4 Discussion and Conclusion

We presented an inside-out tracking paradigm to close the transformation loop for AR in orthopedic surgery based upon the realization that surgeon, patient, and C-arm can be calibrated to their environment. Our entirely marker-less approach enables rendering of virtual content at meaningful positions, i.e. dynamically overlaid with the patient and the C-arm source. The performance of our prototype system is promising and enables effective “bull’s eye” viewpoint planning for punctures.

Despite an overall positive evaluation, some limitations remain. The TRE of 11.46 mm is acceptable for viewpoint planning, but may be unacceptably high if the aim of augmentation is direct feedback on tool trajectories as in [4, 5]. The TRE is compound of multiple sources of error: (1) Residual errors in Hand-Eye calibration of \(^{\text {T}}\mathbf {T}^{}_{\text {C}}\), particularly due to the fact that poses are acquired on a circular trajectory and are, thus, co-planar as supported by our quantitative results; and (2) Inaccurate estimates of \(^{\text {W}}\mathbf {T}^{}_{\text {T}}\) and \(^{\text {W}}\mathbf {T}^{}_{\text {S}}\) that indirectly affect all other transformations. We anticipate improvements in this regard when additional out-of-plane pose pairs are sampled for Hand-Eye calibration. Further, the accuracy of estimating \(^{\text {W}}\mathbf {T}^{}_{\text {T/S}}\) is currently limited by the capabilities of Microsoft’s HoloLens and is expected to improve in the future.
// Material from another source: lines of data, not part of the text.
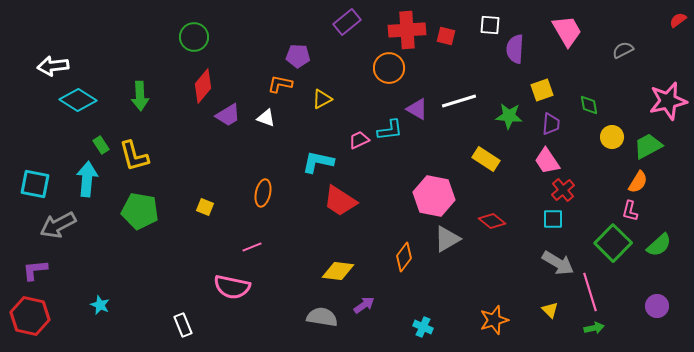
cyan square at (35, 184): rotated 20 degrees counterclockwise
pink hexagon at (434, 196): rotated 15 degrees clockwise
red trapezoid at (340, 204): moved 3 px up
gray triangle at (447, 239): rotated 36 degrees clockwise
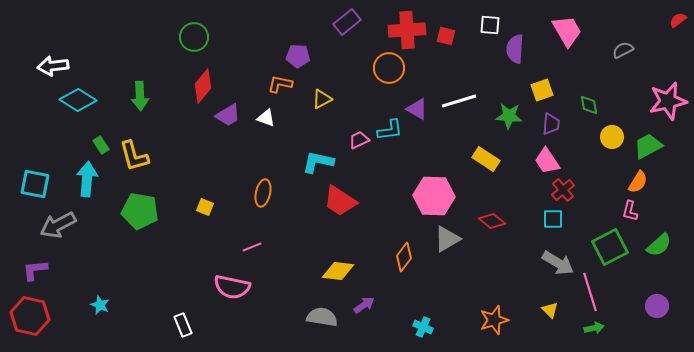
pink hexagon at (434, 196): rotated 9 degrees counterclockwise
green square at (613, 243): moved 3 px left, 4 px down; rotated 18 degrees clockwise
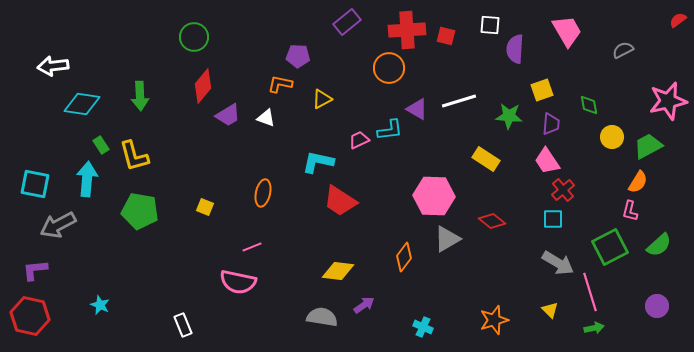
cyan diamond at (78, 100): moved 4 px right, 4 px down; rotated 24 degrees counterclockwise
pink semicircle at (232, 287): moved 6 px right, 5 px up
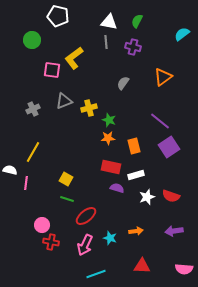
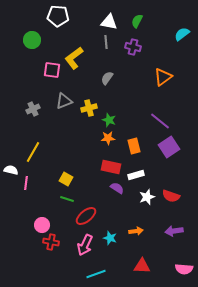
white pentagon: rotated 10 degrees counterclockwise
gray semicircle: moved 16 px left, 5 px up
white semicircle: moved 1 px right
purple semicircle: rotated 16 degrees clockwise
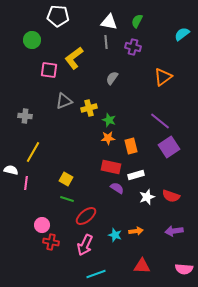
pink square: moved 3 px left
gray semicircle: moved 5 px right
gray cross: moved 8 px left, 7 px down; rotated 32 degrees clockwise
orange rectangle: moved 3 px left
cyan star: moved 5 px right, 3 px up
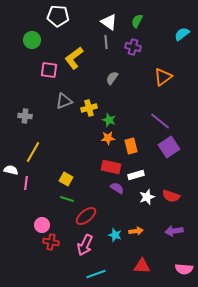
white triangle: rotated 24 degrees clockwise
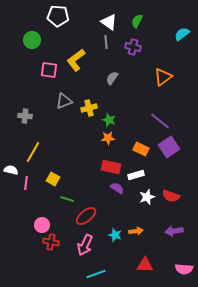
yellow L-shape: moved 2 px right, 2 px down
orange rectangle: moved 10 px right, 3 px down; rotated 49 degrees counterclockwise
yellow square: moved 13 px left
red triangle: moved 3 px right, 1 px up
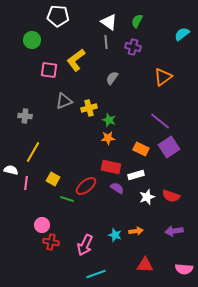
red ellipse: moved 30 px up
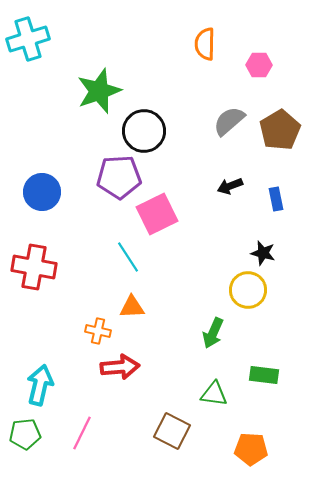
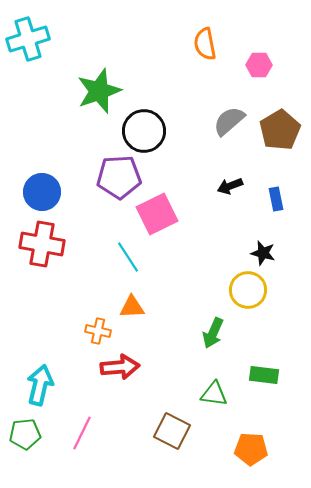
orange semicircle: rotated 12 degrees counterclockwise
red cross: moved 8 px right, 23 px up
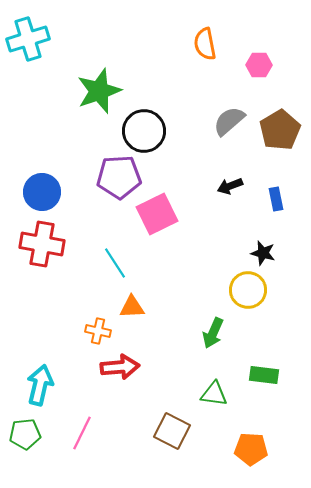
cyan line: moved 13 px left, 6 px down
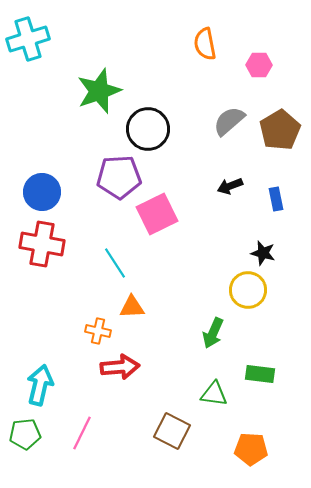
black circle: moved 4 px right, 2 px up
green rectangle: moved 4 px left, 1 px up
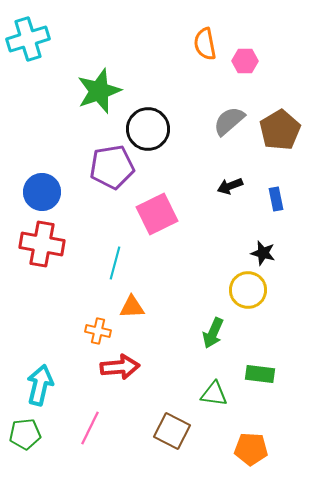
pink hexagon: moved 14 px left, 4 px up
purple pentagon: moved 7 px left, 10 px up; rotated 6 degrees counterclockwise
cyan line: rotated 48 degrees clockwise
pink line: moved 8 px right, 5 px up
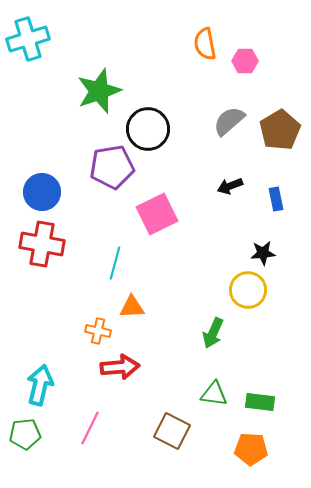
black star: rotated 20 degrees counterclockwise
green rectangle: moved 28 px down
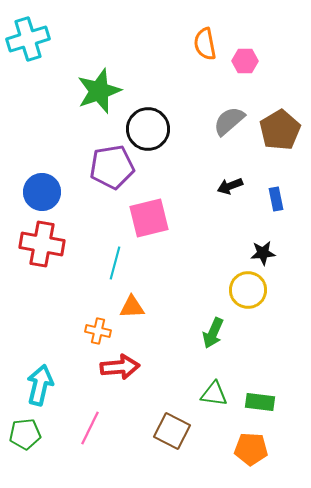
pink square: moved 8 px left, 4 px down; rotated 12 degrees clockwise
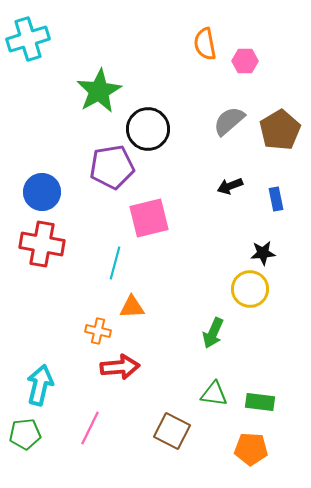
green star: rotated 9 degrees counterclockwise
yellow circle: moved 2 px right, 1 px up
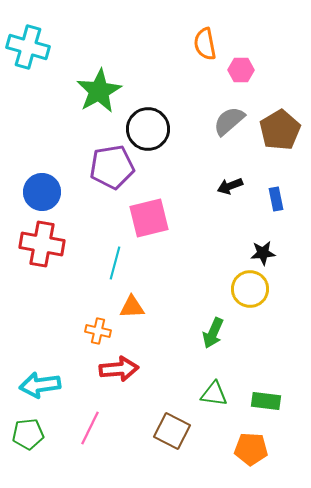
cyan cross: moved 8 px down; rotated 33 degrees clockwise
pink hexagon: moved 4 px left, 9 px down
red arrow: moved 1 px left, 2 px down
cyan arrow: rotated 111 degrees counterclockwise
green rectangle: moved 6 px right, 1 px up
green pentagon: moved 3 px right
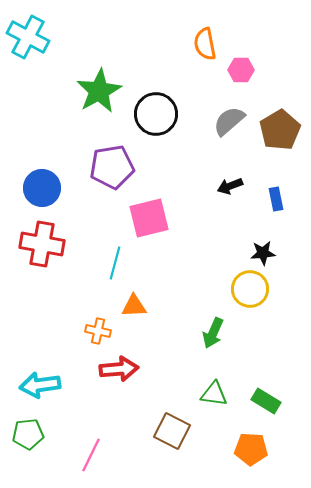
cyan cross: moved 10 px up; rotated 12 degrees clockwise
black circle: moved 8 px right, 15 px up
blue circle: moved 4 px up
orange triangle: moved 2 px right, 1 px up
green rectangle: rotated 24 degrees clockwise
pink line: moved 1 px right, 27 px down
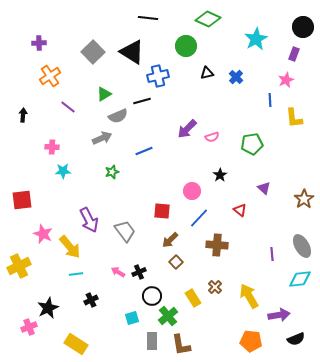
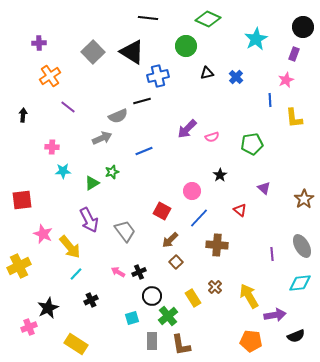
green triangle at (104, 94): moved 12 px left, 89 px down
red square at (162, 211): rotated 24 degrees clockwise
cyan line at (76, 274): rotated 40 degrees counterclockwise
cyan diamond at (300, 279): moved 4 px down
purple arrow at (279, 315): moved 4 px left
black semicircle at (296, 339): moved 3 px up
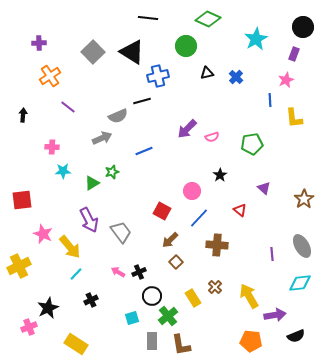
gray trapezoid at (125, 231): moved 4 px left, 1 px down
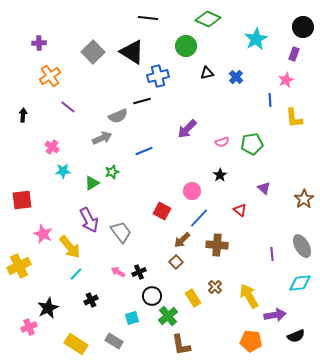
pink semicircle at (212, 137): moved 10 px right, 5 px down
pink cross at (52, 147): rotated 32 degrees clockwise
brown arrow at (170, 240): moved 12 px right
gray rectangle at (152, 341): moved 38 px left; rotated 60 degrees counterclockwise
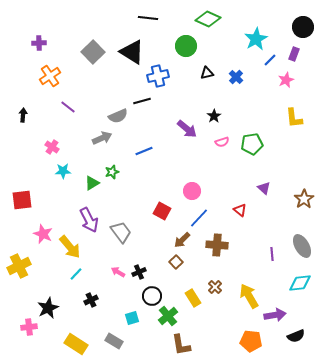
blue line at (270, 100): moved 40 px up; rotated 48 degrees clockwise
purple arrow at (187, 129): rotated 95 degrees counterclockwise
black star at (220, 175): moved 6 px left, 59 px up
pink cross at (29, 327): rotated 14 degrees clockwise
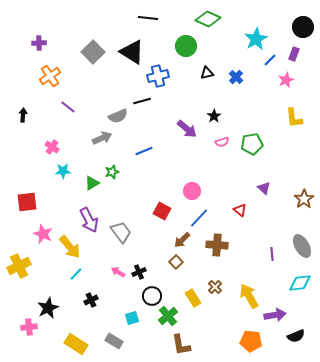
red square at (22, 200): moved 5 px right, 2 px down
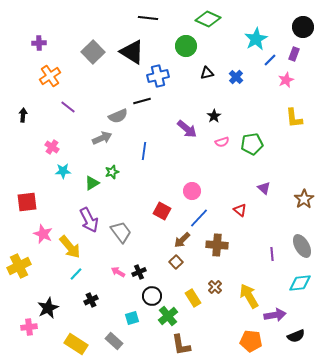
blue line at (144, 151): rotated 60 degrees counterclockwise
gray rectangle at (114, 341): rotated 12 degrees clockwise
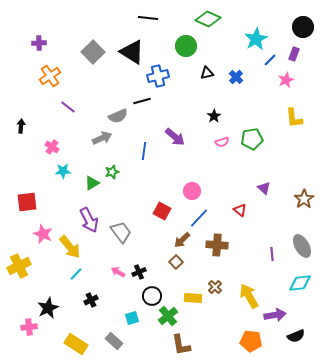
black arrow at (23, 115): moved 2 px left, 11 px down
purple arrow at (187, 129): moved 12 px left, 8 px down
green pentagon at (252, 144): moved 5 px up
yellow rectangle at (193, 298): rotated 54 degrees counterclockwise
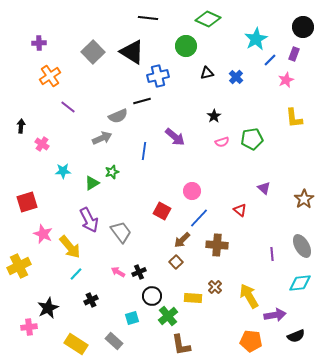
pink cross at (52, 147): moved 10 px left, 3 px up
red square at (27, 202): rotated 10 degrees counterclockwise
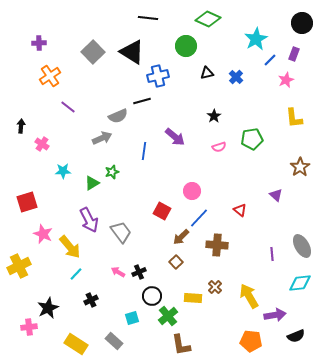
black circle at (303, 27): moved 1 px left, 4 px up
pink semicircle at (222, 142): moved 3 px left, 5 px down
purple triangle at (264, 188): moved 12 px right, 7 px down
brown star at (304, 199): moved 4 px left, 32 px up
brown arrow at (182, 240): moved 1 px left, 3 px up
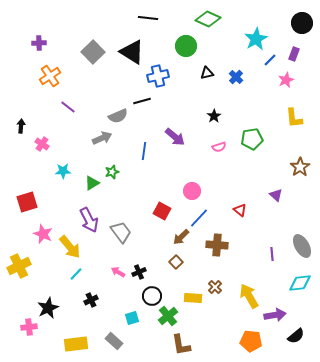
black semicircle at (296, 336): rotated 18 degrees counterclockwise
yellow rectangle at (76, 344): rotated 40 degrees counterclockwise
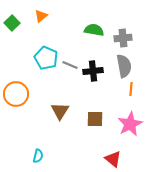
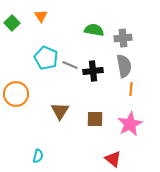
orange triangle: rotated 24 degrees counterclockwise
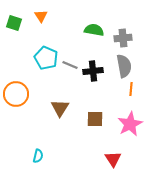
green square: moved 2 px right; rotated 28 degrees counterclockwise
brown triangle: moved 3 px up
red triangle: rotated 18 degrees clockwise
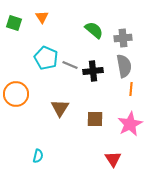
orange triangle: moved 1 px right, 1 px down
green semicircle: rotated 30 degrees clockwise
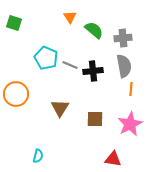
orange triangle: moved 28 px right
red triangle: rotated 48 degrees counterclockwise
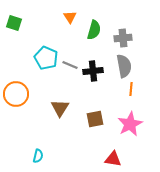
green semicircle: rotated 66 degrees clockwise
brown square: rotated 12 degrees counterclockwise
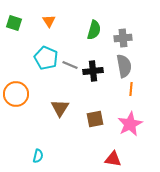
orange triangle: moved 21 px left, 4 px down
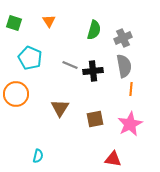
gray cross: rotated 18 degrees counterclockwise
cyan pentagon: moved 16 px left
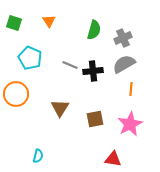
gray semicircle: moved 2 px up; rotated 110 degrees counterclockwise
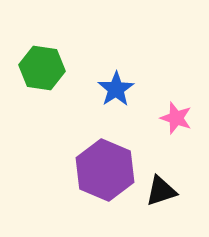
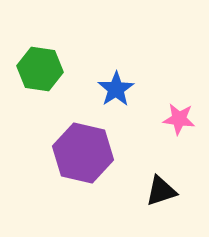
green hexagon: moved 2 px left, 1 px down
pink star: moved 3 px right, 1 px down; rotated 12 degrees counterclockwise
purple hexagon: moved 22 px left, 17 px up; rotated 10 degrees counterclockwise
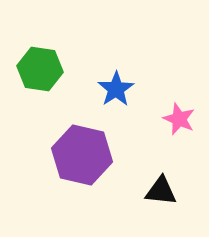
pink star: rotated 16 degrees clockwise
purple hexagon: moved 1 px left, 2 px down
black triangle: rotated 24 degrees clockwise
In summary, we believe that our approach has great potential to benefit orthopedic trauma procedures particularly when pre-operative 3D imaging is available. In addition to the benefits for the surgeon discussed here, the proposed AR environment may prove beneficial in an educational context where residents must comprehend the lead surgeon’s actions. Further, we envision scenarios where the proposed solution can support the X-ray technician in achieving the desired views of the target anatomy.